### WORK TO COMPLETE:
Without any pictures, print the lines below from the one that has "Guide complet des événements" through the one that has "Hachette Durable", exactly and nothing else.
** Opening INPUT FOR THIS TASK block **
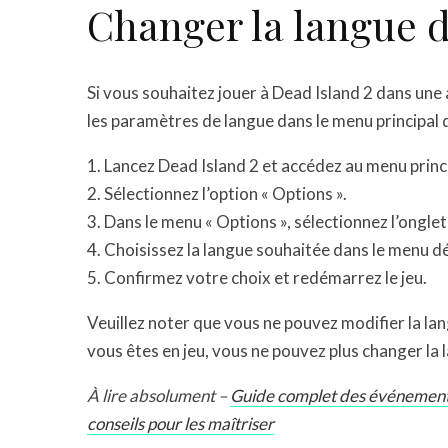
Changer la langue d
Si vous souhaitez jouer à Dead Island 2 dans une
les paramètres de langue dans le menu principal du
Lancez Dead Island 2 et accédez au menu princi
Sélectionnez l’option « Options ».
Dans le menu « Options », sélectionnez l’onglet
Choisissez la langue souhaitée dans le menu d
Confirmez votre choix et redémarrez le jeu.
Veuillez noter que vous ne pouvez modifier la lan
vous êtes en jeu, vous ne pouvez plus changer la 
À lire absolument –
Guide complet des événements
conseils pour les maîtriser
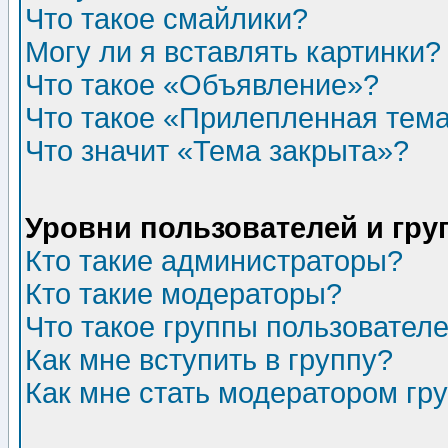
Что такое смайлики?
Могу ли я вставлять картинки?
Что такое «Объявление»?
Что такое «Прилепленная тем
Что значит «Тема закрыта»?
Уровни пользователей и гр
Кто такие администраторы?
Кто такие модераторы?
Что такое группы пользовател
Как мне вступить в группу?
Как мне стать модератором гр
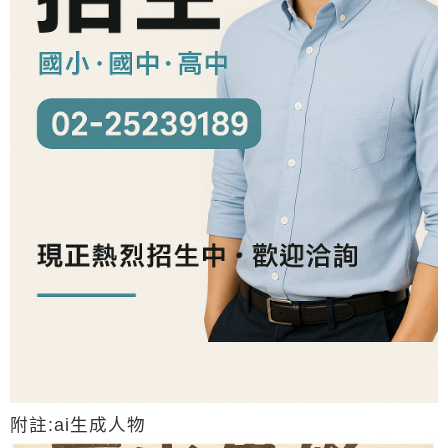
附註:ai生成人物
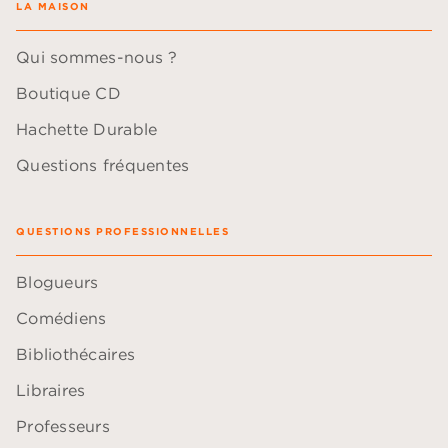
LA MAISON
Qui sommes-nous ?
Boutique CD
Hachette Durable
Questions fréquentes
QUESTIONS PROFESSIONNELLES
Blogueurs
Comédiens
Bibliothécaires
Libraires
Professeurs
** Closing INPUT FOR THIS TASK block **
### REPLY TO THE EXERCISE:
Guide complet des événements
conseils pour les maîtriser
Что такое смайлики?
Могу ли я вставлять картинки?
Что такое «Объявление»?
Что такое «Прилепленная тем
Что значит «Тема закрыта»?
Уровни пользователей и гр
Кто такие администраторы?
Кто такие модераторы?
Что такое группы пользовател
Как мне вступить в группу?
Как мне стать модератором гр
附註:ai生成人物
LA MAISON
Qui sommes-nous ?
Boutique CD
Hachette Durable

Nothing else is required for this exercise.